Tuesday, October 4, 2011

Killer cantaloupe

In the past few weeks there have been 15 deaths (link to Google News)and 72 illnesses caused by the listeria virus that has been found in cantaloupes that are grown in the Jensen’s Farm in Colorado. The listeria virus can be spread by water or soil contamination. Animals can carry the virus unharmed with no symptoms, but when their feces are used as manure or contaminate the local groundwater it can harm the local farms’ crops. Colorado is the fifth largest producer of cantaloupe and reportedly 2010’s harvest was worth $8 million. Fortunately for the farmers at least, the outbreak has occurred at the end of their season; but it has stigmatized the “Colorado Cantaloupe.” Local farmers in Colorado are still selling some cantaloupe mostly because their local buyers know them and know what farms have the bad cantaloupe. As for the rest of Americans that love the sweet melon, well, they are less fortunate. The Jensen farm did not label their cantaloupe to separate them from the rest; instead they labeled them “Rocky Farm cantaloupe” making them even harder to distinguish the good from the bad. There is also a problem clearly identifying what states were sold tainted cantaloupe. The Jensen Farm has released a list of states that they sold directly to, but there are also distributers that have sold them to other states. Now most people will just refuse to eat them at all, fearing that they could get sick or even die.

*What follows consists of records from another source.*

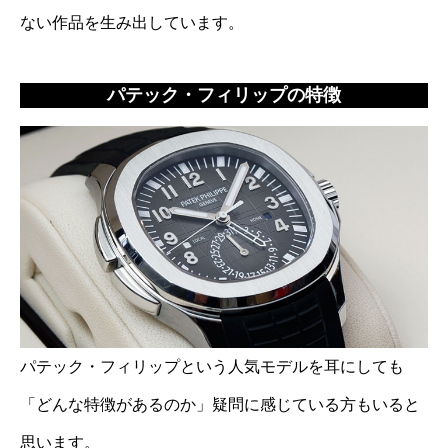
ない作品を生み出しています。
パテック・フィリップの特徴
パテック・フィリップという人気モデルを耳にしても
「どんな特徴があるのか」疑問に感じている方もいると
思います。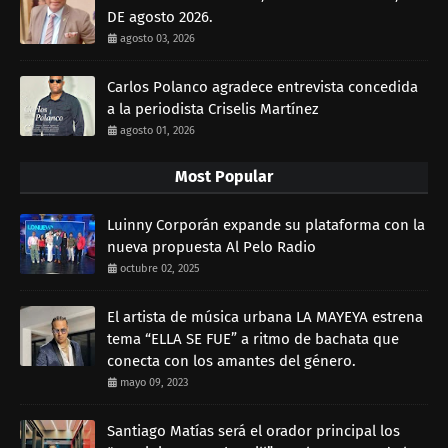
DE agosto 2026.
agosto 03, 2026
Carlos Polanco agradece entrevista concedida
a la periodista Criselis Martínez
agosto 01, 2026
Most Popular
Luinny Corporán expande su plataforma con la
nueva propuesta Al Pelo Radio
octubre 02, 2025
El artista de música urbana LA MAYEYA estrena
tema “ELLA SE FUE” a ritmo de bachata que
conecta con los amantes del género.
mayo 09, 2023
Santiago Matías será el orador principal los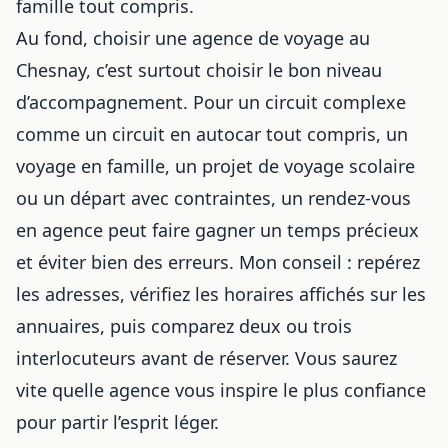
famille tout compris
.
Au fond,
choisir une agence
de voyage au
Chesnay, c’est surtout choisir le bon niveau
d’accompagnement. Pour un circuit complexe
comme
un circuit en autocar tout compris
, un
voyage en famille, un projet de
voyage scolaire
ou un départ avec contraintes, un rendez-vous
en agence peut faire gagner un temps précieux
et éviter bien des erreurs. Mon conseil : repérez
les adresses, vérifiez les horaires affichés sur les
annuaires, puis comparez deux ou trois
interlocuteurs avant de réserver. Vous saurez
vite quelle agence vous inspire le plus confiance
pour partir l’esprit léger.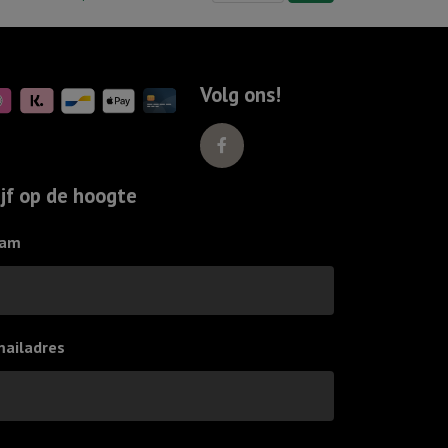
"Angst
verdwijnt
waar
Volg ons!
Gods
liefde
verschijnt"
Ivoor
ijf op de hoogte
aantal
am
mailadres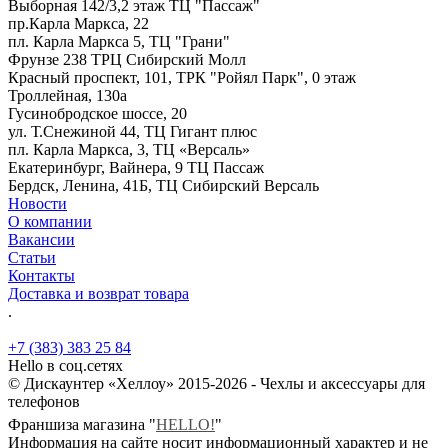
Выборная 142/3,2 этаж ТЦ "Пассаж"
пр.Карла Маркса, 22
пл. Карла Маркса 5, ТЦ "Грани"
Фрунзе 238 ТРЦ Сибирский Молл
Красный проспект, 101, ТРК "Ройял Парк", 0 этаж
Троллейная, 130а
Гусинобродское шоссе, 20
ул. Т.Снежиной 44, ТЦ Гигант плюс
пл. Карла Маркса, 3, ТЦ «Версаль»
Екатеринбург, Вайнера, 9 ТЦ Пассаж
Бердск, Ленина, 41Б, ТЦ Сибирский Версаль
Новости
О компании
Вакансии
Статьи
Контакты
Доставка и возврат товара
.
+7 (383) 383 25 84
Hello в соц.сетях
© Дискаунтер «Хеллоу» 2015-2026 - Чехлы и аксессуары для
телефонов
Франшиза магазина "
HELLO!
"
Информация на сайте носит информационный характер и не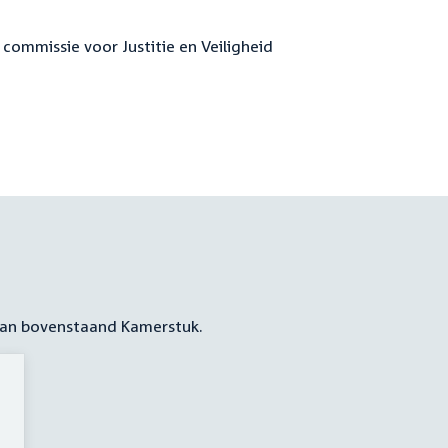
 commissie voor Justitie en Veiligheid
 aan bovenstaand Kamerstuk.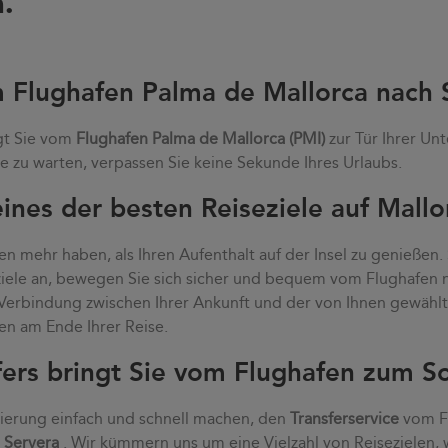
.
m Flughafen Palma de Mallorca nach 
gt Sie vom
Flughafen Palma de Mallorca (PMI)
zur Tür Ihrer Unt
e zu warten, verpassen Sie keine Sekunde Ihres Urlaubs.
ines der besten Reiseziele auf Mallo
n mehr haben, als Ihren Aufenthalt auf der Insel zu genießen.
eziele an, bewegen Sie sich sicher und bequem vom Flughafen
e Verbindung zwischen Ihrer Ankunft und der von Ihnen gewähl
en am Ende Ihrer Reise.
fers bringt Sie vom Flughafen zum S
vierung einfach und schnell machen, den
Transferservice
vom Fl
 Servera
. Wir kümmern uns um eine Vielzahl von Reisezielen, 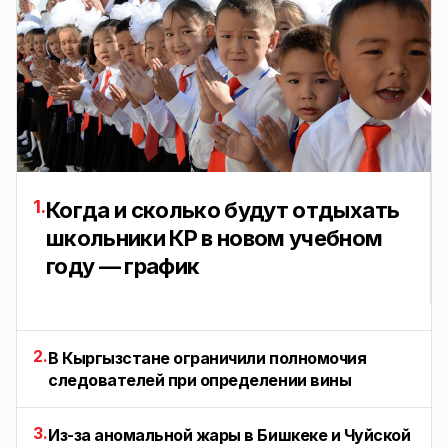
1.
Когда и сколько будут отдыхать
школьники КР в новом учебном
году — график
2.
В Кыргызстане ограничили полномочия
следователей при определении вины
3.
Из-за аномальной жары в Бишкеке и Чуйской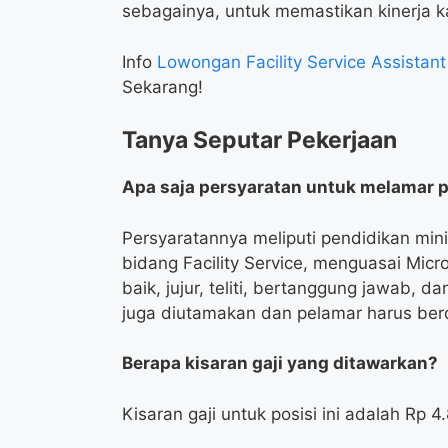
sebagainya, untuk memastikan kinerja k
Info
Lowongan Facility Service Assistan
Sekarang!
Tanya Seputar Pekerjaan
Apa saja persyaratan untuk melamar po
Persyaratannya meliputi pendidikan mi
bidang Facility Service, menguasai Mic
baik, jujur, teliti, bertanggung jawab, 
juga diutamakan dan pelamar harus berd
Berapa kisaran gaji yang ditawarkan?
Kisaran gaji untuk posisi ini adalah Rp 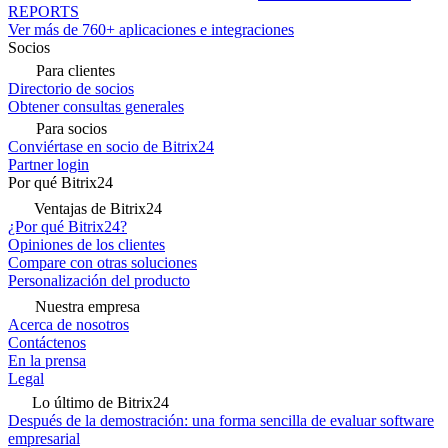
REPORTS
Ver más de 760+ aplicaciones e integraciones
Socios
Para clientes
Directorio de socios
Obtener consultas generales
Para socios
Conviértase en socio de Bitrix24
Partner login
Por qué Bitrix24
Ventajas de Bitrix24
¿Por qué Bitrix24?
Opiniones de los clientes
Compare con otras soluciones
Personalización del producto
Nuestra empresa
Acerca de nosotros
Contáctenos
En la prensa
Legal
Lo último de Bitrix24
Después de la demostración: una forma sencilla de evaluar software
empresarial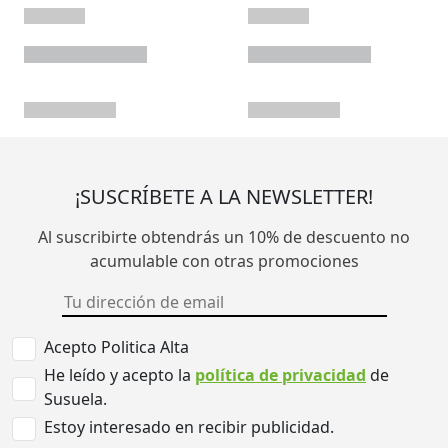
¡SUSCRÍBETE A LA NEWSLETTER!
Al suscribirte obtendrás un 10% de descuento no
acumulable con otras promociones
Acepto Politica Alta
He leído y acepto la
política de privacidad
de
Susuela.
Estoy interesado en recibir publicidad.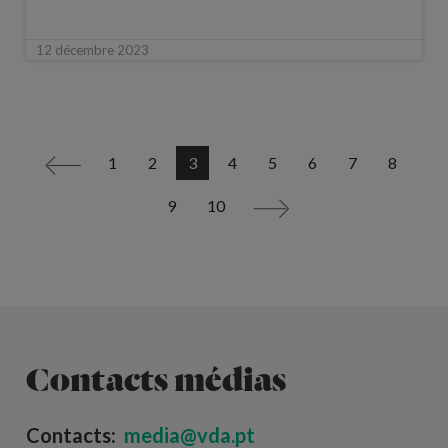
12 décembre 2023
1
2
3
4
5
6
7
8
<
9
10
>
Contacts médias
Contacts:
media@vda.pt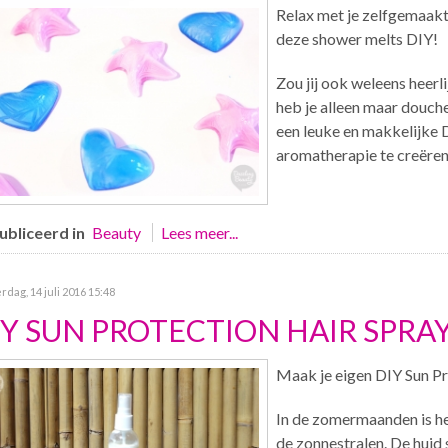
Relax met je zelfgemaak
deze shower melts DIY!
Zou jij ook weleens heer
heb je alleen maar douch
een leuke en makkelijke 
aromatherapie te creëren
bliceerd in
Beauty
Lees meer...
dag, 14 juli 2016 15:48
IY SUN PROTECTION HAIR SPRA
Maak je eigen DIY Sun Pr
In de zomermaanden is he
de zonnestralen. De hui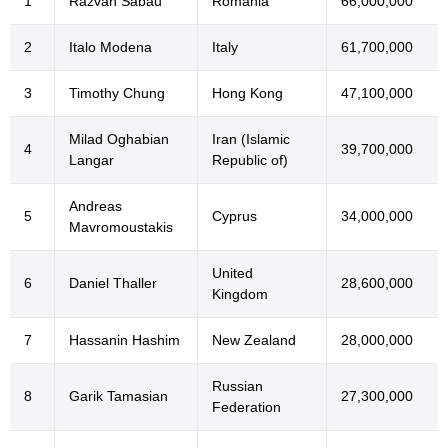
1
Razvan Sabau
Romania
66,000,000
2
Italo Modena
Italy
61,700,000
3
Timothy Chung
Hong Kong
47,100,000
Milad Oghabian
Iran (Islamic
4
39,700,000
Langar
Republic of)
Andreas
5
Cyprus
34,000,000
Mavromoustakis
United
6
Daniel Thaller
28,600,000
Kingdom
7
Hassanin Hashim
New Zealand
28,000,000
Russian
8
Garik Tamasian
27,300,000
Federation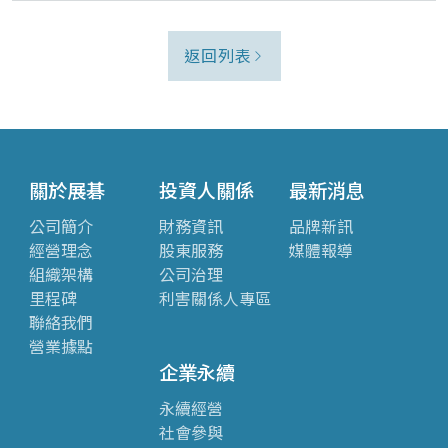
返回列表
關於展碁
投資人關係
最新消息
公司簡介
財務資訊
品牌新訊
經營理念
股東服務
媒體報導
組織架構
公司治理
里程碑
利害關係人專區
聯絡我們
營業據點
企業永續
永續經營
社會參與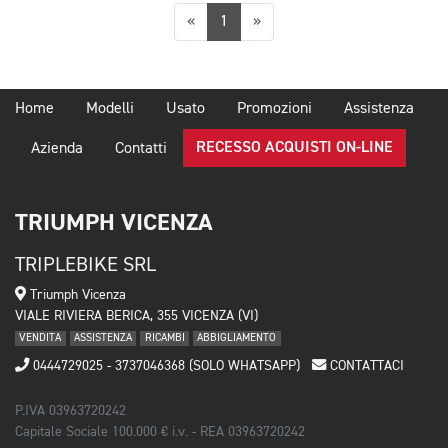
Precedente
Successiva
«
1
»
Home
Modelli
Usato
Promozioni
Assistenza
RECESSO ACQUISTI ON-LINE
Azienda
Contatti
TRIUMPH VICENZA
TRIPLEBIKE SRL
Triumph Vicenza
VIALE RIVIERA BERICA, 355 VICENZA (VI)
VENDITA
ASSISTENZA
RICAMBI
ABBIGLIAMENTO
0444729025 - 3737046368 (SOLO WHATSAPP)
CONTATTACI
P.IVA 03963720242
Capitale Sociale 100.000 € i.v. - REA 03963720242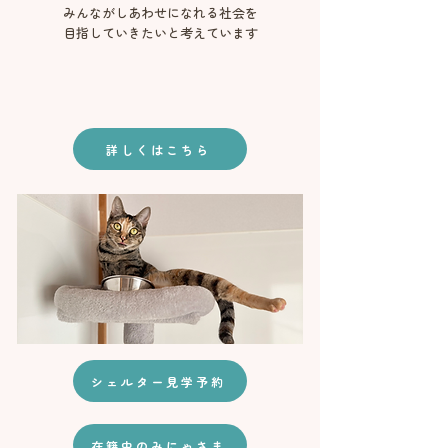
みんながしあわせになれる社会を
目指していきたいと考えています
詳しくはこちら
シェルター見学予約
在籍中のみにゃさま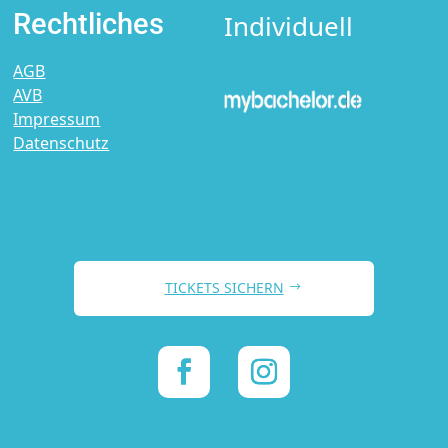
Rechtliches
Individuell
AGB
AVB
Impressum
Datenschutz
TICKETS SICHERN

I think that this is a huge externality of animal farming. It is a shame that we house these animals in such a way that it causes someone’s whole way of life to collapse. Plus it’s actually causing people bodily harm and killing people in some cases. Why would anyone want that to happen to them or to their family if it could be prevented. Listeria is only caused by a bacterium called monocytogene. The problem with these bacteria is that they can grow in almost any environment; but if better care was taken of these domesticated animals then no one would have had to die. I know that this is not an extremely common virus; but with the potential for them to be carriers, I would think that someone would at least try to test their livestock at some point in their life. What if the cattle that just donated manure to the Jensen’s Farm, had been sent to the butcher or if it was a sow and was milked? There could be an even bigger epidemic!

--Amanda Meade

Update: USA Today describes the results of an FDA investigation into possible causes of the outbreak, which has now claimed at least 25 lives and caused at least 125 illnesses.